Candidates pose on stage before the Democratic primary debate hosted by NBC News, Wednesday, June 26, 2019, in Miami.

Candidates pose on stage before the Democratic primary debate hosted by NBC News, Wednesday, June 26, 2019, in Miami. AP Photo/Brynn Anderson

Top Diplomat Slams ‘Endless War’ Cries of Campaign Trail as ‘the Echo of the 1930s’

“I get terribly worried. Because this shows total ignorance of what’s going on in the world today,” Ambassador Jim Jeffrey says.

BRUSSELS — Pounding the table quite literally, the United States’ top envoy to the Middle East rejected Democratic candidates’ calls to withdraw from "endless wars.”

“I get terribly worried. Because this shows total ignorance of what’s going on in the world today,” said Ambassador Jim Jeffrey, in an exclusive interview with Defense One

Jeffrey, the 73-year old U.S. special representative for Syria engagement and special envoy to the Global Coalition To Defeat ISIS, is known as a blunt-talking diplomat. He holds the rank of career ambassador and previously has served as U.S. ambassador to Iraq, Turkey, and Albania, and spent five years as a U.S. Army infantry officer. 

In the past week, Sen. Bernie Sanders of Vermont called for an end to “endless wars” in an article in Foreign Affairs; while two of his rivals, Sen. Cory Booker, D-New Jersey, and former HUD Secretary Julian Castro joined him and Sen. Elizabeth Warren, D-Mass., in signing a pledge to end “forever wars.” South Bend, Indiana, Mayor Pete Buttigieg, closed his performance at the second Democratic presidential debate, by saying, “I want to be able to look back on these years and say my generation delivered climate solutions, racial equality and an end to endless war.” 

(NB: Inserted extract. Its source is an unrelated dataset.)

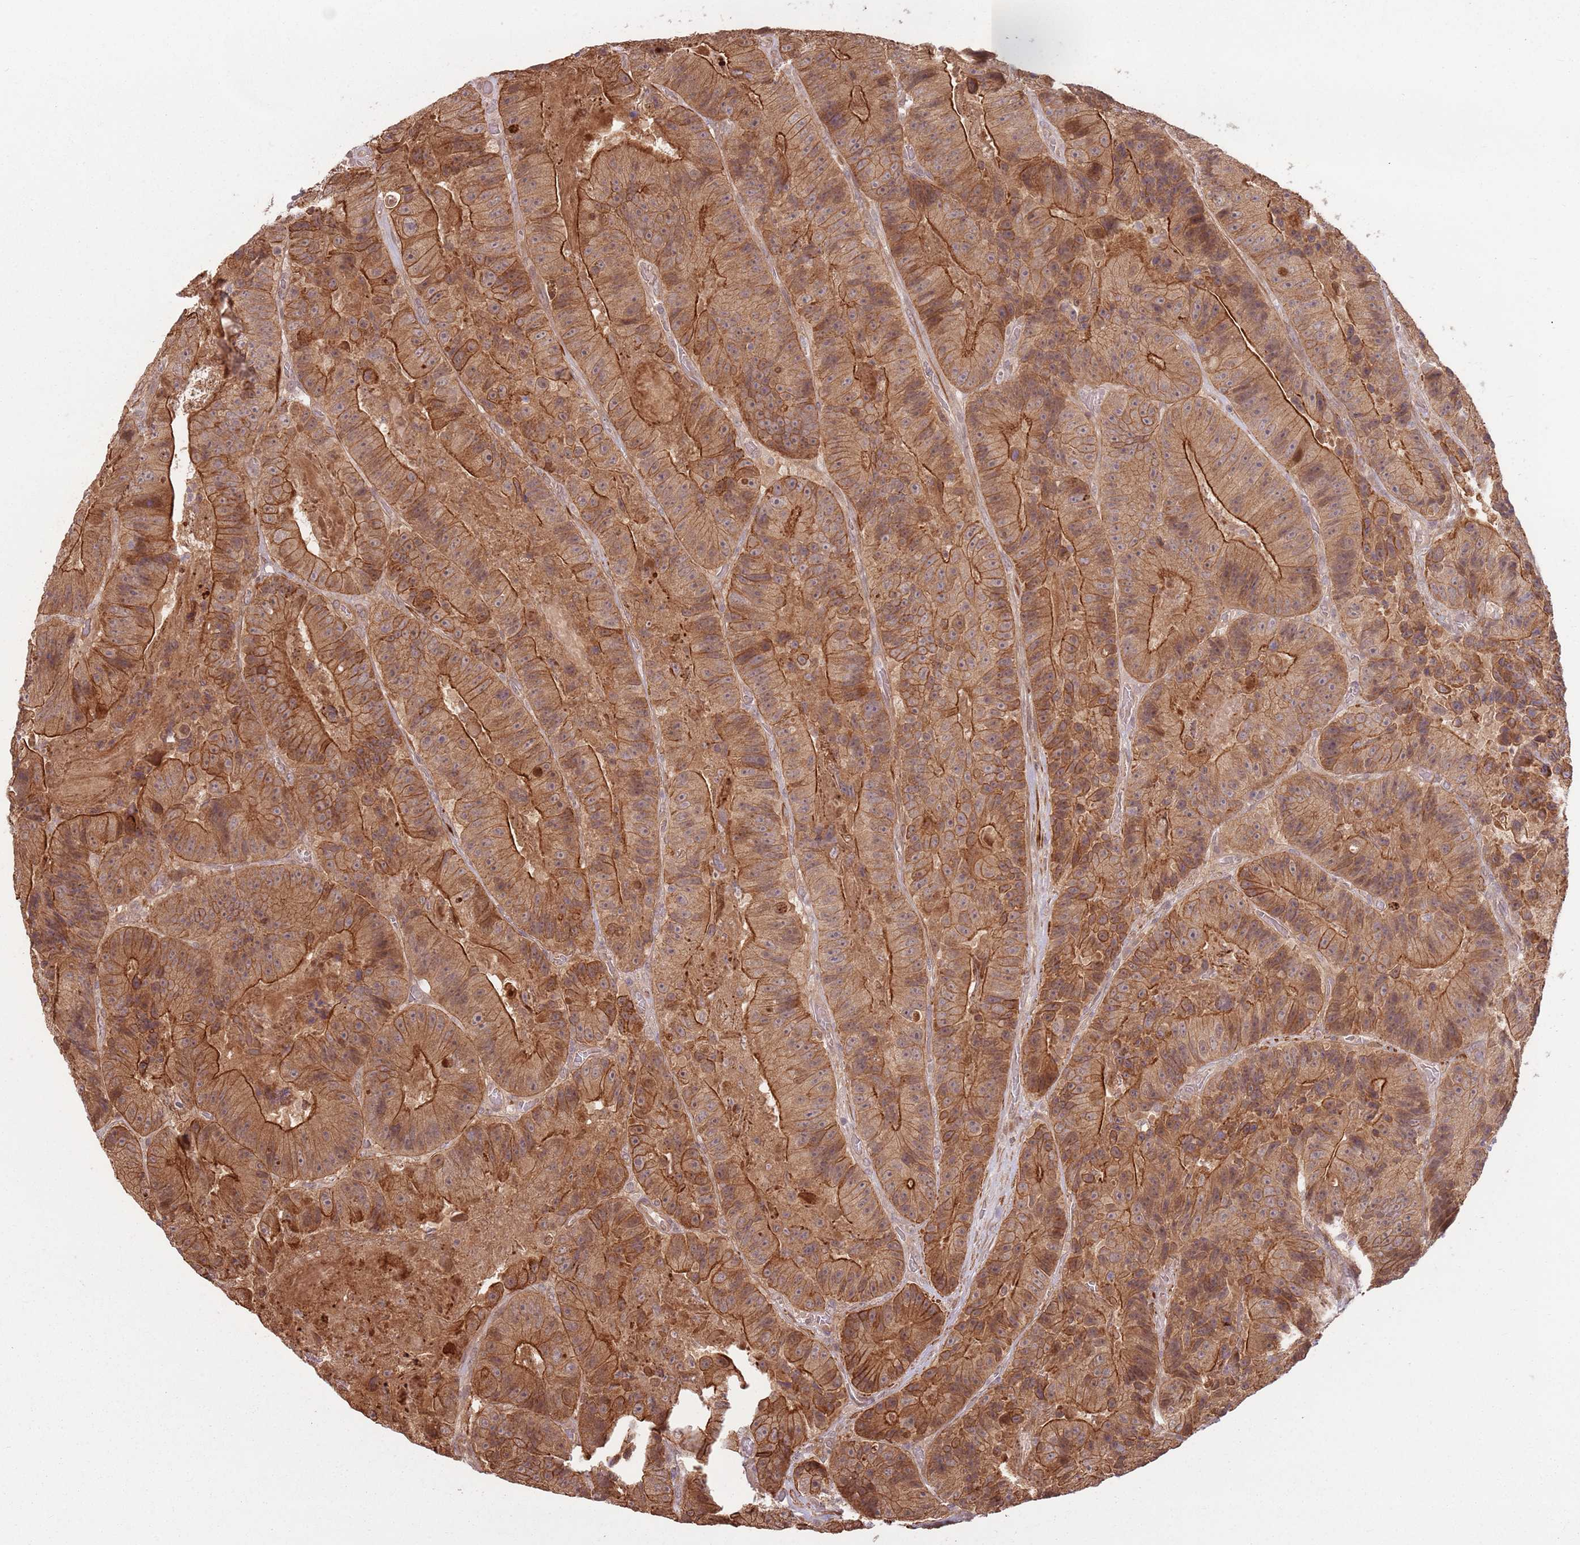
{"staining": {"intensity": "strong", "quantity": ">75%", "location": "cytoplasmic/membranous"}, "tissue": "colorectal cancer", "cell_type": "Tumor cells", "image_type": "cancer", "snomed": [{"axis": "morphology", "description": "Adenocarcinoma, NOS"}, {"axis": "topography", "description": "Colon"}], "caption": "This image demonstrates IHC staining of human colorectal adenocarcinoma, with high strong cytoplasmic/membranous expression in about >75% of tumor cells.", "gene": "CCDC154", "patient": {"sex": "female", "age": 86}}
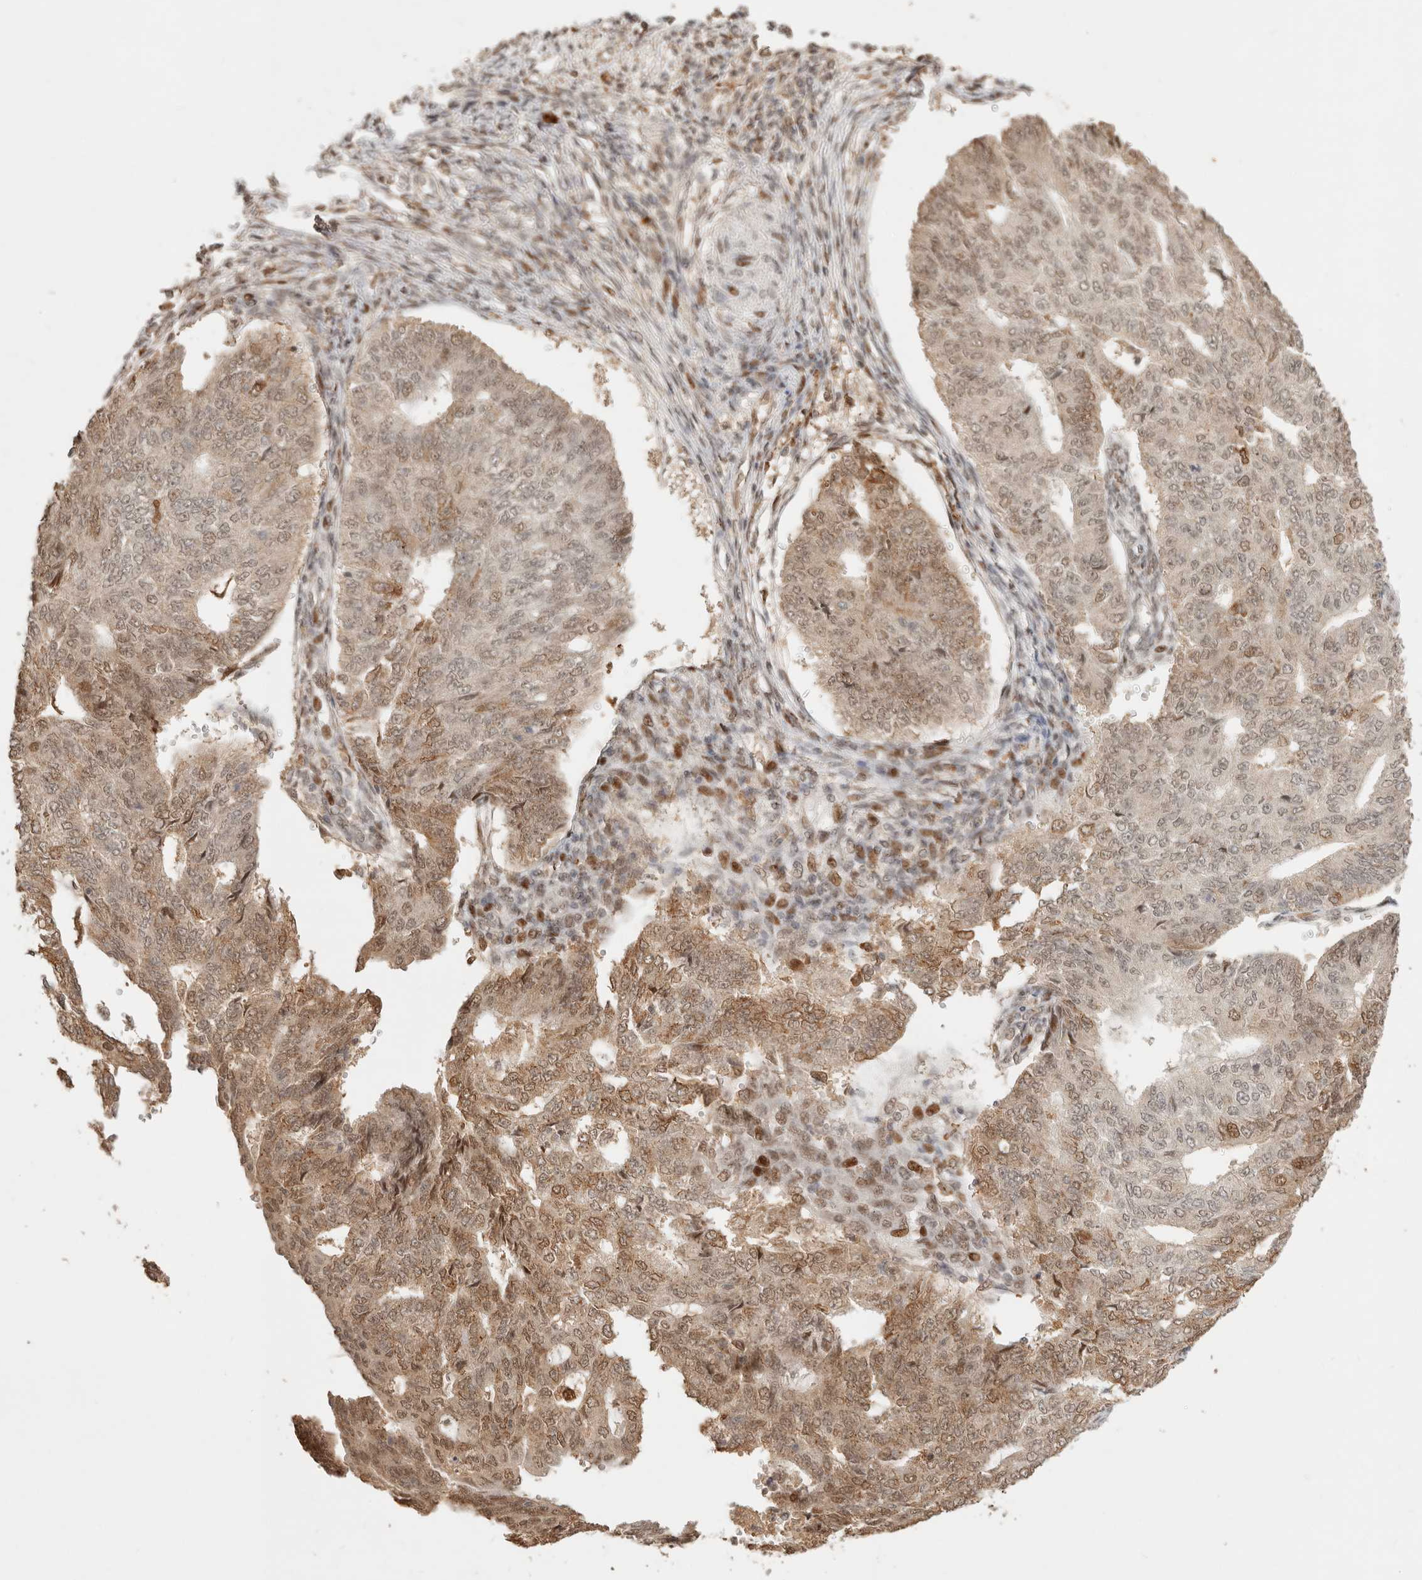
{"staining": {"intensity": "moderate", "quantity": ">75%", "location": "cytoplasmic/membranous,nuclear"}, "tissue": "endometrial cancer", "cell_type": "Tumor cells", "image_type": "cancer", "snomed": [{"axis": "morphology", "description": "Adenocarcinoma, NOS"}, {"axis": "topography", "description": "Endometrium"}], "caption": "Immunohistochemistry (DAB (3,3'-diaminobenzidine)) staining of human endometrial cancer (adenocarcinoma) shows moderate cytoplasmic/membranous and nuclear protein expression in about >75% of tumor cells.", "gene": "NPAS2", "patient": {"sex": "female", "age": 32}}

In the same debate, Sen. Kristen Gillibrand of New York said she would “make sure we do not start an unwanted never-ending war” with Iran. Even former Vice President Joe Biden, who voted for the initial invasion of Iraq, boasted that he was tasked by President Barack Obama with pulling 150,000 U.S. troops out of the country. (In fact, the Iraqi government voted to let American troops authorization expire, effectively kicking the U.S. out of Iraq, which critics say the Obama administration willfully allowed to occur.) Bided added, “I also think we should not have combat troops in Afghanistan. It’s long overdue. It should end.”

In the interview, Jeffrey stressed that he was talking about the term “endless wars,” not about any particular candidate. He was careful to say the American voters will decide on the political messages. 

“All of those candidates, in fact to a degree even more than most presidential candidates, embrace American values such as democracy, rule of law, divided government, free press, all of these great things. But let me tell you what I’ve learned in 50 years of experience. All those democratic values that we have done a great deal as a country to promote and to support around the world – and that’s a good thing, was a good thing – rest on a foundation. That foundation is an American-led global collective security system to fend off the predators that want to tear the system apart. Not just the military coalition, but the values that stand behind it.

“I don’t need to name the names of those countries — they’re in the president’s National Security Strategy — but those countries are on the move and there’s no way that they’re going to be stopped without the United States supporting engagements around the world,” he said, referring implicitly to China, Russia, and Iran.

Related: ‘End Forever Wars’ is a Sound Bite, Not a Security Policy

“This word ‘war’ — I’ll tell you what war to me means, at least since — in the context of post-World War II. It means endless commitments of hundreds of thousands of American troops, specifically in Korea, during the Korean War — and that’s only a limited example, but the big examples are Vietnam, Iraq, and Afghanistan, to try to change societies in the midst of internal conflicts, something that is very, very hard to do and the American people understandably have little stomach for it. That is far different than what we did in the Gulf War in 1991. That’s far different than our airbridge of weapons to Israel to have it win the Yom Kippur War in 1973. That’s very different than our campaign to maintain a no-fly-zone over Northern and Southern Iraq” after 1991, Jefferey said, growing louder.  

“I could go on literally for 20 minutes with literally scores and scores of American military operations that have undergird this global security regime and thus undergird the American and Western and UN values system. You start pulling the threads on that by claiming that every single time we threaten to fire a Tomahawk missile we are getting another Vietnam or another Iraq — please indicate that I’m stamping my fist on the table as I’m doing this — we are asking to go back to the 1930s. That’s the echo of what I hear in these comments, the 1930s.” 

The diplomat ended with a disclaimer. “I felt it was legitimate for me as a government official and a career Foreign Service Officer to answer that first part because you were asking – because while you were drawing the context of what political candidates are saying, thus in a political context, you were making a specific question as to whether I see these things as ‘endless wars’ and I gave an answer.”

“I cannot comment on why people are using the term ‘endless wars’ or how we should evaluate that, that’s the role of the American citizenry in listening to people run for office. That’s a political process and I have to stay away from it. I’m just a technical advisor to the American people.”